How does one fully evaluate a RAID configuration?
Pulling drives is one thing, but are there tools and techniques for more?
I've considered putting a nail through a running drive (powder actuated nailgun) to see what would happen, or simulating various electrical anomalies (shorts/opens in cable, power overloads and surges, etc).
What should be tested, and how?
-Adam
I think your testing should cover the reasonable cases that you plan for. If you're trying to set up a server in the bush, then electrical fluctuations are reasonable test suites. If you're in a data center, the Service Agreement probably covers power.
If you think a drive wildly exploding inside a rack is reasonable - then test it. Maybe you're setting up a server in a command center in Baghdad. But once again, less likely if you're in Washington State.
As a general rule, your tests should cover all expected cases:
And reasonable extreme cases.
And most importantly - RAID doesn't protect against drives silently corrupting data! So make sure you're doing hashes and file verification!

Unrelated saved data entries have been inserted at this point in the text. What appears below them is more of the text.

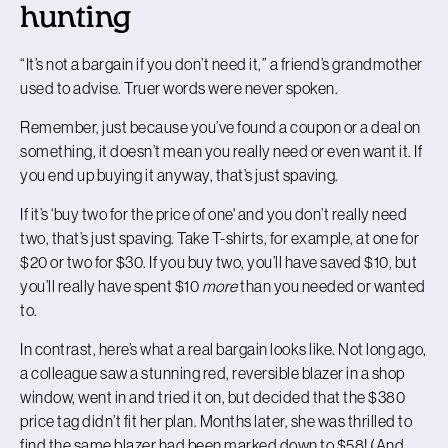
hunting
“It’s not a bargain if you don’t need it,” a friend’s grandmother
used to advise. Truer words were never spoken.
Remember, just because you’ve found a coupon or a deal on
something, it doesn’t mean you really need or even want it. If
you end up buying it anyway, that’s just spaving.
If it’s
‘
buy two for the price of one' and you don’t really need
two, that’s just spaving. Take T-shirts, for example, at one for
$20 or two for $30. If you buy two, you’ll have saved $10, but
you’ll really have spent $10
more
than you needed or wanted
to.
In contrast, here’s what a real bargain looks like. Not long ago,
a colleague saw a stunning red, reversible blazer in a shop
window, went in and tried it on, but decided that the $380
price tag didn’t fit her plan. Months later, she was thrilled to
find the same blazer had been marked down to $58! (And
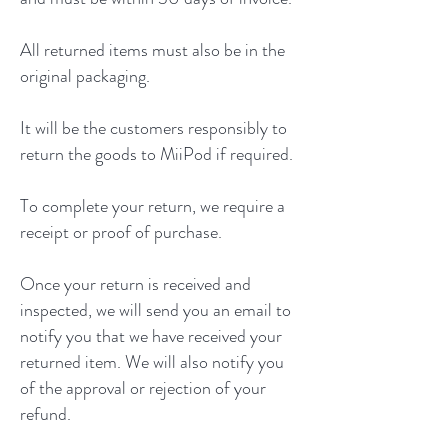
All returned items must also be in the
original packaging.
It will be the customers responsibly to
return the goods to MiiPod if required.
To complete your return, we require a
receipt or proof of purchase.
Once your return is received and
inspected, we will send you an email to
notify you that we have received your
returned item. We will also notify you
of the approval or rejection of your
refund.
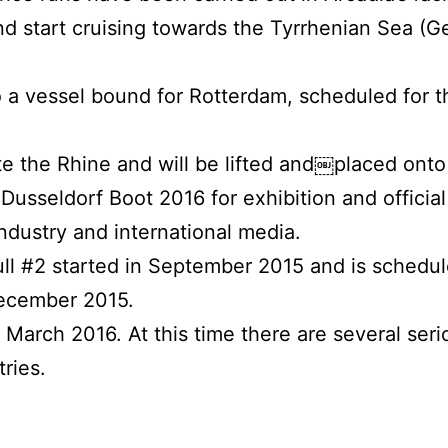
nd start cruising towards the Tyrrhenian Sea (G
o a vessel bound for Rotterdam, scheduled for t
te the Rhine and will be lifted and￼placed onto 
 Dusseldorf Boot 2016 for exhibition and official
dustry and international media.
ull #2 started in September 2015 and is schedu
December 2015.
March 2016. At this time there are several seri
tries.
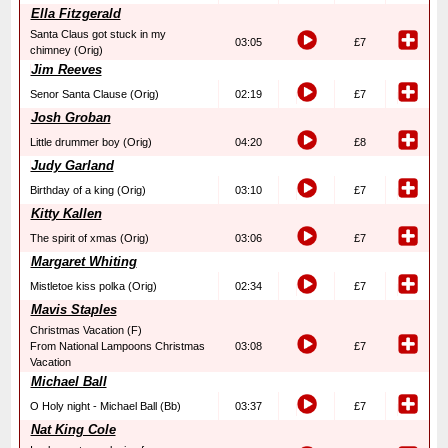
Ella Fitzgerald
Santa Claus got stuck in my
03:05
£7
chimney (Orig)
Jim Reeves
Senor Santa Clause (Orig)
02:19
£7
Josh Groban
Little drummer boy (Orig)
04:20
£8
Judy Garland
Birthday of a king (Orig)
03:10
£7
Kitty Kallen
The spirit of xmas (Orig)
03:06
£7
Margaret Whiting
Mistletoe kiss polka (Orig)
02:34
£7
Mavis Staples
Christmas Vacation (F)
From National Lampoons Christmas
03:08
£7
Vacation
Michael Ball
O Holy night - Michael Ball (Bb)
03:37
£7
Nat King Cole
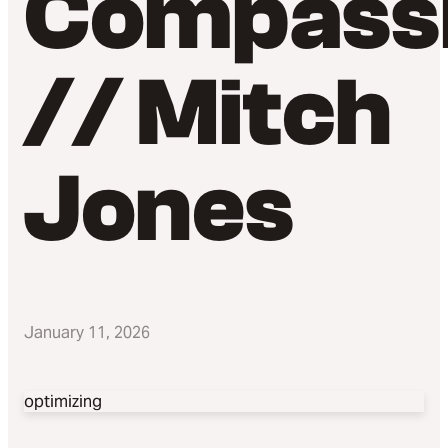
Compass
// Mitch
Jones
January 11, 2026
optimizing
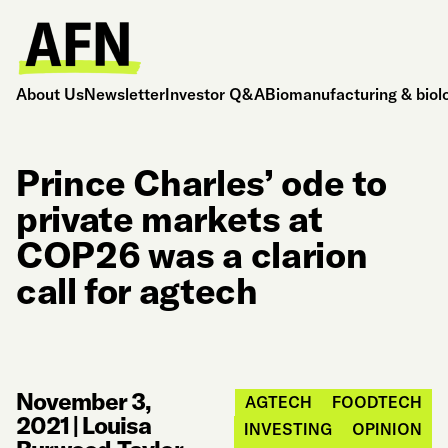
About Us
Newsletter
Investor Q&A
Biomanufacturing & biol
Prince Charles’ ode to
private markets at
COP26 was a clarion
call for agtech
November 3,
AGTECH
FOODTECH
2021
|
Louisa
INVESTING
OPINION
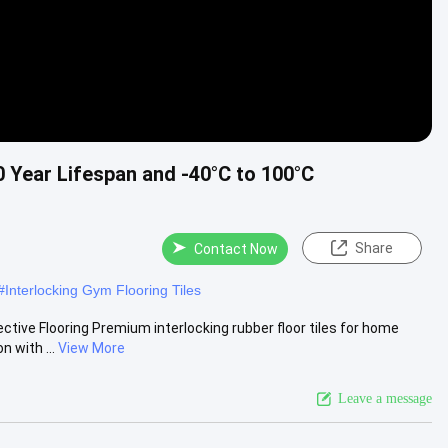
0 Year Lifespan and -40°C to 100°C
Share
Contact Now
#
Interlocking Gym Flooring Tiles
ctive Flooring Premium interlocking rubber floor tiles for home
 with ...
View More
Leave a message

It is indeed important to test a drive failing inelegantly if you care about the ultimate reliability of the overall solution. Every failed RAID solution (meaning the redundancy does not protect against failing drives) I have seen is due to the failure to test real drive failures. The normal test is to pull a drive, claim that drive failure has been tested, and move on.
The best solution is probably to have a collection of marginal drives, or modified firmware that causes inconsistent responses. Only storage vendors are reasonably likely to have this capability.

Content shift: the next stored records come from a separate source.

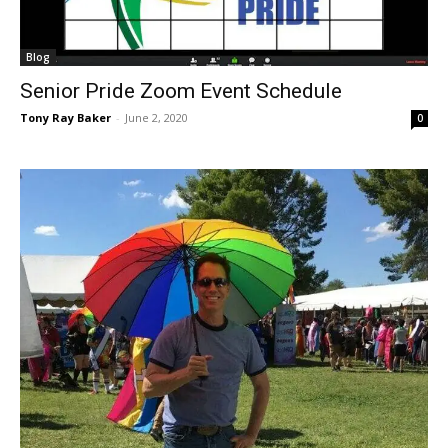
Blog
Senior Pride Zoom Event Schedule
Tony Ray Baker
-
June 2, 2020
0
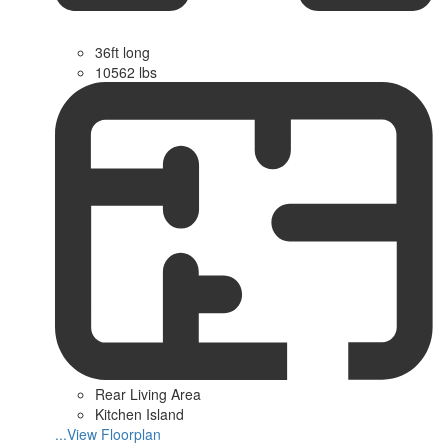
36ft long
10562 lbs
Rear Living Area
Kitchen Island
...View Floorplan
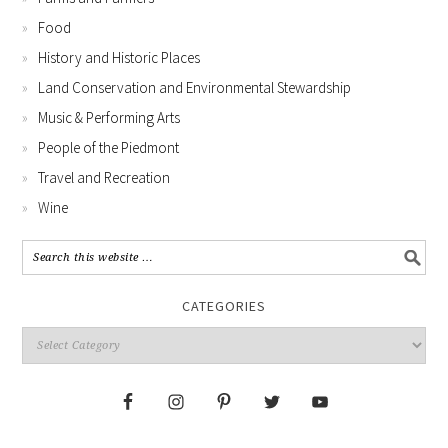
Food
History and Historic Places
Land Conservation and Environmental Stewardship
Music & Performing Arts
People of the Piedmont
Travel and Recreation
Wine
CATEGORIES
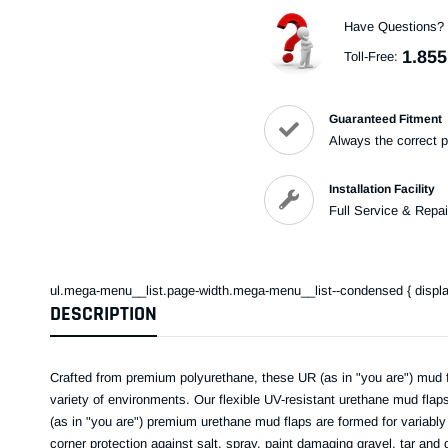
Have Questions?
1.855
Toll-Free:
Guaranteed Fitment
Always the correct p
Installation Facility
Full Service & Repai
ul.mega-menu__list.page-width.mega-menu__list--condensed { display: 
DESCRIPTION
Crafted from premium polyurethane, these UR (as in "you are") mud f
variety of environments. Our flexible UV-resistant urethane mud flap
(as in "you are") premium urethane mud flaps are formed for variably 
corner protection against salt, spray, paint damaging gravel, tar and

I like the idea of putting a nail through a running drive, but the forces on adjacent drives might result in an unrealistically catastrophic failure. Or the complete failure of the drive may result in an unrealistically clean failure.

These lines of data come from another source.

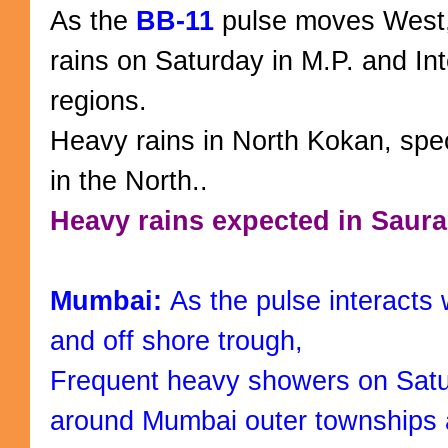
As the
BB-11
pulse moves West
rains on Saturday in M.P. and In
regions.
Heavy rains in North Kokan, spec
in the North..
Heavy rains expected in Saura
Mumbai:
As the pulse interacts 
and off shore trough,
Frequent heavy showers on Satur
around Mumbai outer townships 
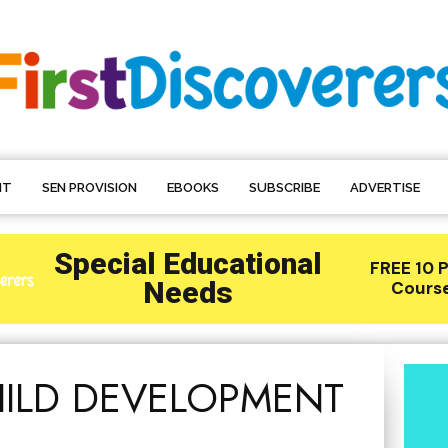
NT
SEN PROVISION
EBOOKS
SUBSCRIBE
ADVERTISE
HILD DEVELOPMENT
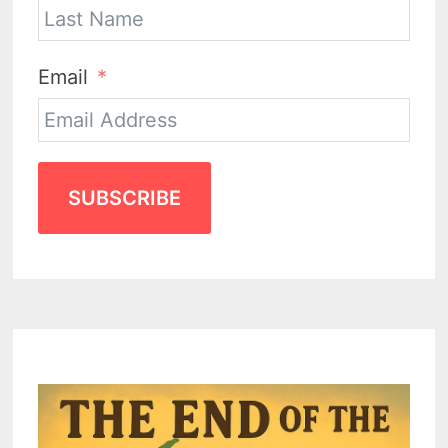
Email
SUBSCRIBE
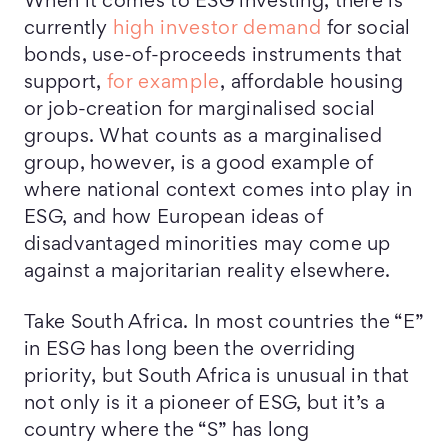
When it comes to ESG investing, there is
currently
high investor demand
for social
bonds, use-of-proceeds instruments that
support,
for example
, affordable housing
or job-creation for marginalised social
groups. What counts as a marginalised
group, however, is a good example of
where national context comes into play in
ESG, and how European ideas of
disadvantaged minorities may come up
against a majoritarian reality elsewhere.
Take South Africa. In most countries the “E”
in ESG has long been the overriding
priority, but South Africa is unusual in that
not only is it a pioneer of ESG, but it’s a
country where the “S” has long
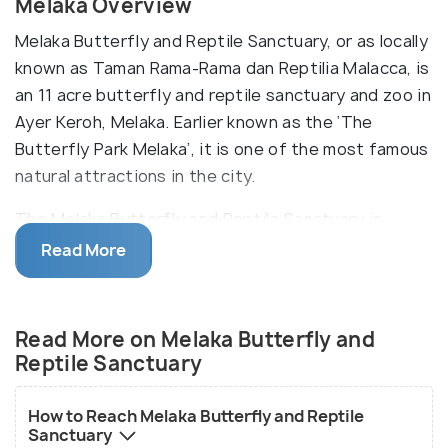
Melaka Overview
Melaka Butterfly and Reptile Sanctuary, or as locally
known as Taman Rama-Rama dan Reptilia Malacca, is
an 11 acre butterfly and reptile sanctuary and zoo in
Ayer Keroh, Melaka. Earlier known as the ‘The
Butterfly Park Melaka’, it is one of the most famous
natural attractions in the city.
The Melaka Butterfly and Reptile Sanctuary is
divided into four sections - Larva Center, Pupa
Read More
House, Tarantula Adventure and Bugs Kingdom,
each of these housing different type of species,
like butterflies, reptiles, insects, koi fish, etc. The
Read More on Melaka Butterfly and
sanctuary is also the home to the two rare golden
Reptile Sanctuary
leopards and almost instinct Raja Brooke which is
the national butterfly of Malaysia.
How to Reach Melaka Butterfly and Reptile
Sanctuary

If I was allowed to do legitimate testing of a RAID, I would destroy a few drives with varying means. Hook up wires to random components on the drive's board and fry them or short them. Indeed put a nail through a drive if the geometry of the enclosure makes this unlikely to destroy adjacent drives. (I think the resulting jostling of the remainder of the array is a reasonable test). Intercept a drive's data path and return every possible error, nonsensical results, or correct results delayed by random amounts of time.
Expect drives to return the wrong block sometimes. Expect drives to cause any conceivable electrical problem on their connection.
My experience is that no one considering a storage purchase wants to do real testing. This could expose real problems. I'd be very interested to hear if there is anyone who actually tests storage reliability - certainly they are not publishing their results.